[Document text Boundary: Start]
Review my pipeline pattern in go (new to the language)

Hello Everyone,

I am new to go language and learning the concurrency in go and one of the common patterns is “pipeline“. Below is my take on the pattern, please feel free to review it and let me know what all I can improve

package main

import (
"context"
"fmt"
"runtime"
"sync"
"time"
)

func producer(ctx context.Context, jobsCh chan<- int) {
    defer close(jobsCh)
    i := 0
    for {
        select {
        case jobsCh ← i:
            i++
            time.Sleep(50 * time.Millisecond)
        case <-ctx.Done():
            fmt.Println("Stopping producer gorutine and jobsCh channel gracefully.")
            return
        }
    }
}

func worker(jobsCh <-chan int, resultCh chan<- int, wg *sync.WaitGroup) {
    defer wg.Done()
    for i := range jobsCh {
        resultCh ← i * i
    }
}

func result(resultCh <-chan int) {
    for s := range resultCh {
        fmt.Printf("square %d\n", s)
    }
}

func coordinator(wg *sync.WaitGroup, resultCh chan<- int){
    wg.Wait()
    close(resultCh)
    fmt.Println("Stopping coordinator/worker gorutines and resultCh channel gracefully.")
}


func main() {
    ctx, cancel := context.WithTimeout(
        context.Background(),
        1500*time.Millisecond
    )
    defer cancel()


    jobsCh := make(chan int, 1024)
    resultCh := make(chan int, 1024)

    go producer(ctx, jobsCh)

    var wg sync.WaitGroup
    for range 3 {
	    wg.Add(1)
	    go worker(jobsCh, resultCh, &wg)
    }

    go coordinator(&wg, resultCh)

    result(resultCh)

    fmt.Printf("Pipeline fully drained !\n")
    fmt.Printf("Number of gorutines : %d\n", runtime.NumGoroutine())  // should be 1
}

Also, could you let me know other common and important concurrency patterns like pubsub etc.

Cheers,
DD

On small change would be to use the newer construct `wg.Run` as seen here: Go by Example: WaitGroups then you don’t need `wg.Add` and `wg.Done`
Buy this isn’t really an answer to your query…

I think you can check others pipeline implementations in Go and the concept behind that pattern. That way you can understand best the problem and then make the needed changes to your code…

Just my two cents…

If by “pipeline” you mean something like a Linux shell pipeline, this isn’t it. A wonderful thing about such pipelines is that they hide the synchronization method. So I am puzzled about the presence of Sync code.
[Document text Boundary: End]
[Given records Boundary: Start]
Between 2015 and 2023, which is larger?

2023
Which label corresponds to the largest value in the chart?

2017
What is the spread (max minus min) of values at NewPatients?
[Given records Boundary: End]
Goal of the exercise: From the Go pipeline post, extract word for word the passage that opens with the words containing "for i := range" and closes with "close(resultCh)".

Solution to the exercise:
for i := range jobsCh {
        resultCh ← i * i
    }
}

func result(resultCh <-chan int) {
    for s := range resultCh {
        fmt.Printf("square %d\n", s)
    }
}

func coordinator(wg *sync.WaitGroup, resultCh chan<- int){
    wg.Wait()
    close(resultCh)